[Extracted data entries]
*** Block opens ***
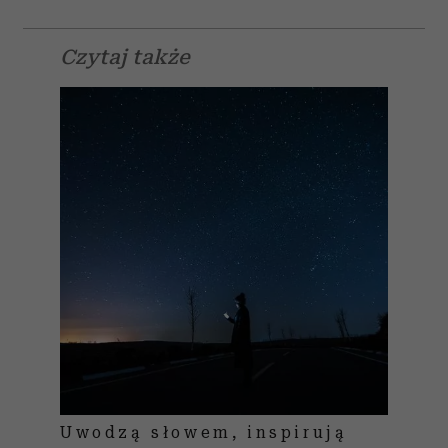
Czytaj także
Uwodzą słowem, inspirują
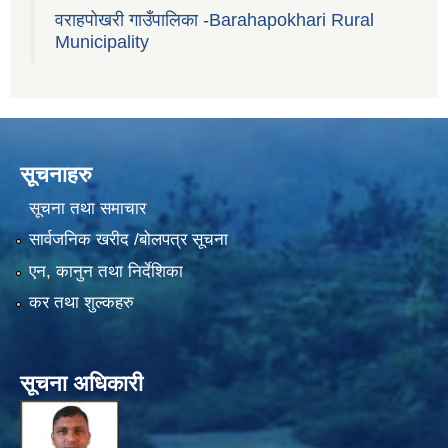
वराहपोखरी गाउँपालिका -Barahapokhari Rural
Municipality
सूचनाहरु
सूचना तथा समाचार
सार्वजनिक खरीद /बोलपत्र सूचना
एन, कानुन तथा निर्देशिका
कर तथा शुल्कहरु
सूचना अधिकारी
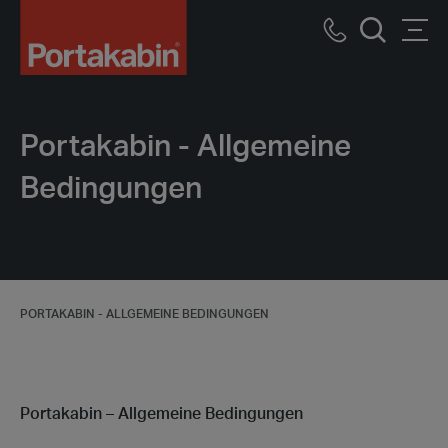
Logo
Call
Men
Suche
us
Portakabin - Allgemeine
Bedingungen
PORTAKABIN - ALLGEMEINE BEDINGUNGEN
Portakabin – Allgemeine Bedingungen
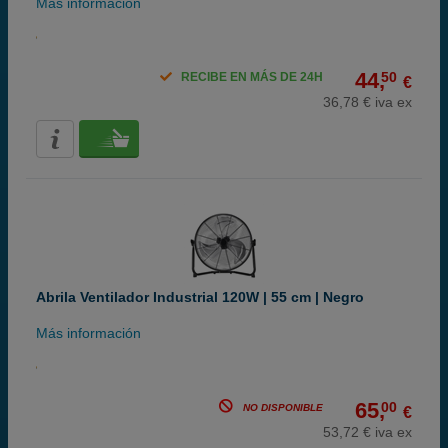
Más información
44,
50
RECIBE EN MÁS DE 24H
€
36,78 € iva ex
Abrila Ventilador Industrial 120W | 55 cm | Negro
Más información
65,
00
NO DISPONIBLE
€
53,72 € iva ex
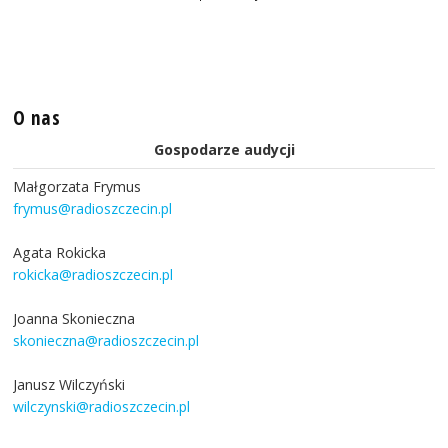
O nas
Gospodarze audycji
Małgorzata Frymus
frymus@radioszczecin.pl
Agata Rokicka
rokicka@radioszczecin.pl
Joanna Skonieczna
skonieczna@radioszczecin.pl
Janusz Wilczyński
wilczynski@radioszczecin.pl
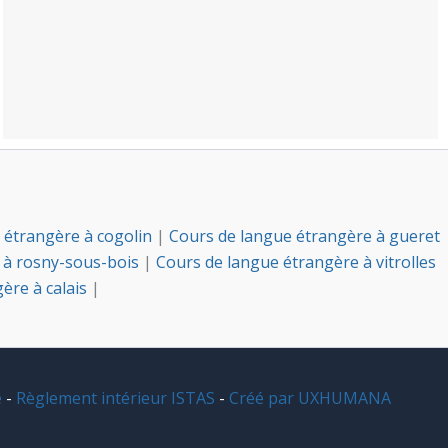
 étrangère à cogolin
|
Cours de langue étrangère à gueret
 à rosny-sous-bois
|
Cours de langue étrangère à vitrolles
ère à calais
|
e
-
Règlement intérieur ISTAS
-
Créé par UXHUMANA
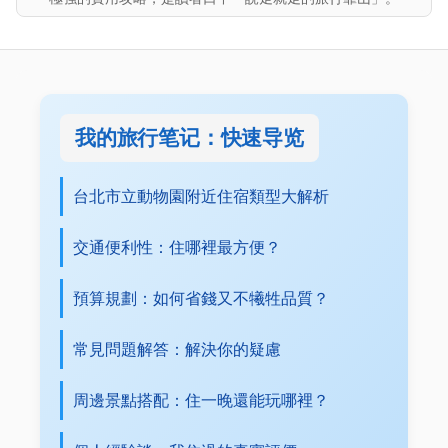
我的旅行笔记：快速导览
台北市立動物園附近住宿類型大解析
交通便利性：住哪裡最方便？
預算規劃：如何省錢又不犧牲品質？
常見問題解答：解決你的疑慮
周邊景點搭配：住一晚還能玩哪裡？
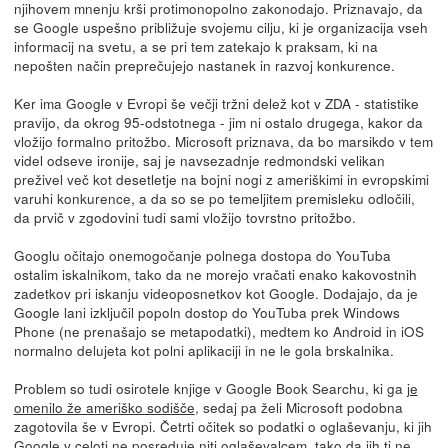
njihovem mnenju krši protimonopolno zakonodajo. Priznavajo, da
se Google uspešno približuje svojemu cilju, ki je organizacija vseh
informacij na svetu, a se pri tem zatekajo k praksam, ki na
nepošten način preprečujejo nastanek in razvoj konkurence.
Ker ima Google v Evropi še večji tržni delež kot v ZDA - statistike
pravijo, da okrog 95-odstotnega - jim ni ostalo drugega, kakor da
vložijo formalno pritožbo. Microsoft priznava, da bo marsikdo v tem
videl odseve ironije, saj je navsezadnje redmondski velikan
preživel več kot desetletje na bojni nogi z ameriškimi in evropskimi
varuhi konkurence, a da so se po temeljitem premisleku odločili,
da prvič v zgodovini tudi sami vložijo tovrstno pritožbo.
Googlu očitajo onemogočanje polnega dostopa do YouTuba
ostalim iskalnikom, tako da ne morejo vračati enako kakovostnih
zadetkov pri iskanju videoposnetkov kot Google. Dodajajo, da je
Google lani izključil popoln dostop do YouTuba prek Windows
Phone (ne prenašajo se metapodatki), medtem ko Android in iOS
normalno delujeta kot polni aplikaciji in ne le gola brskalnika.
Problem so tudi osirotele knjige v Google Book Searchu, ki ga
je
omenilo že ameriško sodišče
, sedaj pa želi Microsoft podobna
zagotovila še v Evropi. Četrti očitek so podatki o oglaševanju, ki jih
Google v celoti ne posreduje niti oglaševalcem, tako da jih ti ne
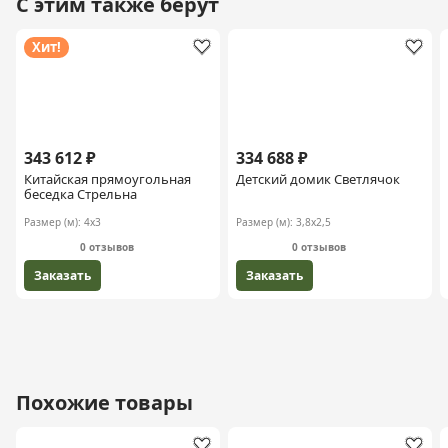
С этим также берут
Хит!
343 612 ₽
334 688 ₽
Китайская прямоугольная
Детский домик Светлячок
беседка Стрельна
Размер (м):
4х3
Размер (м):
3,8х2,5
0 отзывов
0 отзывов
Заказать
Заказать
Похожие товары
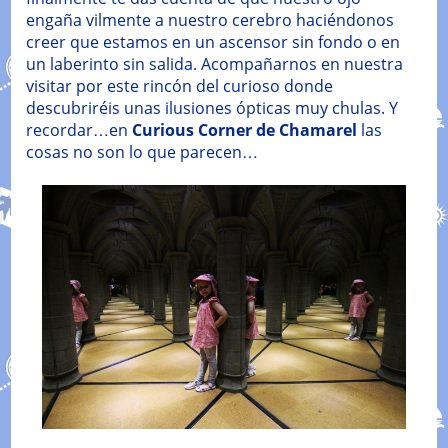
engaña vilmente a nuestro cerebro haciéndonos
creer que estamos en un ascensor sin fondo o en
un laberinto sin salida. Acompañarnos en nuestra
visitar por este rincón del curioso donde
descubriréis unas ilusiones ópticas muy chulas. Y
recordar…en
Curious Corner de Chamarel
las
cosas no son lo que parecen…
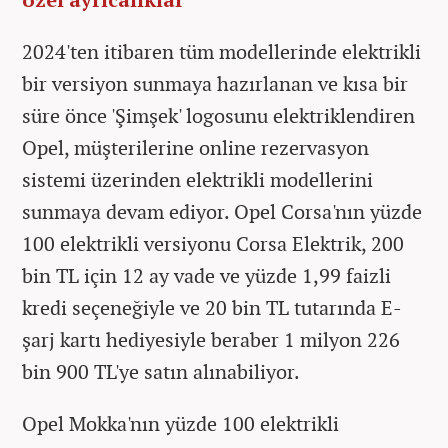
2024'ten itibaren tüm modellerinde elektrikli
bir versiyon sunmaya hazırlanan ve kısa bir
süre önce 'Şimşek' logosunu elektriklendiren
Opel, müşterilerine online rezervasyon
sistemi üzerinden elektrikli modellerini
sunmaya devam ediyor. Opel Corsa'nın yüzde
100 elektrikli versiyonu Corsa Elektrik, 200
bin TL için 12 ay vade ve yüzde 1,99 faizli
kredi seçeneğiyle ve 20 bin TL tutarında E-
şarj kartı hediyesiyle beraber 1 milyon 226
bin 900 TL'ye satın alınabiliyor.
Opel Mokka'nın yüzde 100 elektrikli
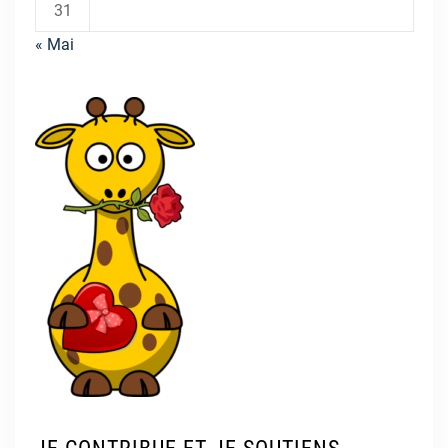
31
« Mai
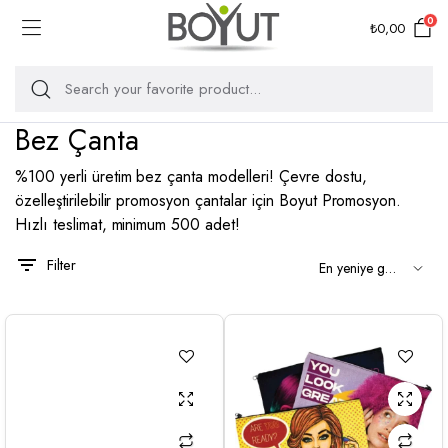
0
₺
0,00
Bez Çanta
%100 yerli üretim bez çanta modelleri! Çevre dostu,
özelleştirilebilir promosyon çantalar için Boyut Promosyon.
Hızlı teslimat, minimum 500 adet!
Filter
*** Block closes ***
> Work instruction
Copy out all the entries precisely. No images.

> Task result
Czytaj także
Uwodzą słowem, inspirują
वराहपोखरी गाउँपालिका -Barahapokhari Rural
Municipality
सूचनाहरु
सूचना तथा समाचार
सार्वजनिक खरीद /बोलपत्र सूचना
एन, कानुन तथा निर्देशिका
कर तथा शुल्कहरु
सूचना अधिकारी
Logo
Call
Men
Suche
us
Portakabin - Allgemeine
Bedingungen
PORTAKABIN - ALLGEMEINE BEDINGUNGEN
Portakabin – Allgemeine Bedingungen
Más información
44,
50
RECIBE EN MÁS DE 24H
€
36,78 € iva ex
Abrila Ventilador Industrial 120W | 55 cm | Negro
Más información
65,
00
NO DISPONIBLE
€
53,72 € iva ex
O nas
Gospodarze audycji
Małgorzata Frymus
frymus@radioszczecin.pl
Agata Rokicka
rokicka@radioszczecin.pl
Joanna Skonieczna
skonieczna@radioszczecin.pl
Janusz Wilczyński
wilczynski@radioszczecin.pl
 étrangère à cogolin
|
Cours de langue étrangère à gueret
 à rosny-sous-bois
|
Cours de langue étrangère à vitrolles
ère à calais
|
e
-
Règlement intérieur ISTAS
-
Créé par UXHUMANA
我的旅行笔记：快速导览
台北市立動物園附近住宿類型大解析
交通便利性：住哪裡最方便？
預算規劃：如何省錢又不犧牲品質？
常見問題解答：解決你的疑慮
周邊景點搭配：住一晚還能玩哪裡？
njihovem mnenju krši protimonopolno zakonodajo. Priznavajo, da
se Google uspešno približuje svojemu cilju, ki je organizacija vseh
informacij na svetu, a se pri tem zatekajo k praksam, ki na
nepošten način preprečujejo nastanek in razvoj konkurence.
Ker ima Google v Evropi še večji tržni delež kot v ZDA - statistike
pravijo, da okrog 95-odstotnega - jim ni ostalo drugega, kakor da
vložijo formalno pritožbo. Microsoft priznava, da bo marsikdo v tem
videl odseve ironije, saj je navsezadnje redmondski velikan
preživel več kot desetletje na bojni nogi z ameriškimi in evropskimi
varuhi konkurence, a da so se po temeljitem premisleku odločili,
da prvič v zgodovini tudi sami vložijo tovrstno pritožbo.
Googlu očitajo onemogočanje polnega dostopa do YouTuba
ostalim iskalnikom, tako da ne morejo vračati enako kakovostnih
zadetkov pri iskanju videoposnetkov kot Google. Dodajajo, da je
Google lani izključil popoln dostop do YouTuba prek Windows
Phone (ne prenašajo se metapodatki), medtem ko Android in iOS
normalno delujeta kot polni aplikaciji in ne le gola brskalnika.
Problem so tudi osirotele knjige v Google Book Searchu, ki ga
je
omenilo že ameriško sodišče
, sedaj pa želi Microsoft podobna
zagotovila še v Evropi. Četrti očitek so podatki o oglaševanju, ki jih
Google v celoti ne posreduje niti oglaševalcem, tako da jih ti ne
С этим также берут
Хит!
343 612 ₽
334 688 ₽
Китайская прямоугольная
Детский домик Светлячок
беседка Стрельна
Размер (м):
4х3
Размер (м):
3,8х2,5
0 отзывов
0 отзывов
Заказать
Заказать
Похожие товары
engaña vilmente a nuestro cerebro haciéndonos
creer que estamos en un ascensor sin fondo o en
un laberinto sin salida. Acompañarnos en nuestra
visitar por este rincón del curioso donde
descubriréis unas ilusiones ópticas muy chulas. Y
recordar…en
Curious Corner de Chamarel
las
cosas no son lo que parecen…
2024'ten itibaren tüm modellerinde elektrikli
bir versiyon sunmaya hazırlanan ve kısa bir
süre önce 'Şimşek' logosunu elektriklendiren
Opel, müşterilerine online rezervasyon
sistemi üzerinden elektrikli modellerini
sunmaya devam ediyor. Opel Corsa'nın yüzde
100 elektrikli versiyonu Corsa Elektrik, 200
bin TL için 12 ay vade ve yüzde 1,99 faizli
kredi seçeneğiyle ve 20 bin TL tutarında E-
şarj kartı hediyesiyle beraber 1 milyon 226
bin 900 TL'ye satın alınabiliyor.
Opel Mokka'nın yüzde 100 elektrikli
31
« Mai
0
₺
0,00
Bez Çanta
%100 yerli üretim bez çanta modelleri! Çevre dostu,
özelleştirilebilir promosyon çantalar için Boyut Promosyon.
Hızlı teslimat, minimum 500 adet!
Filter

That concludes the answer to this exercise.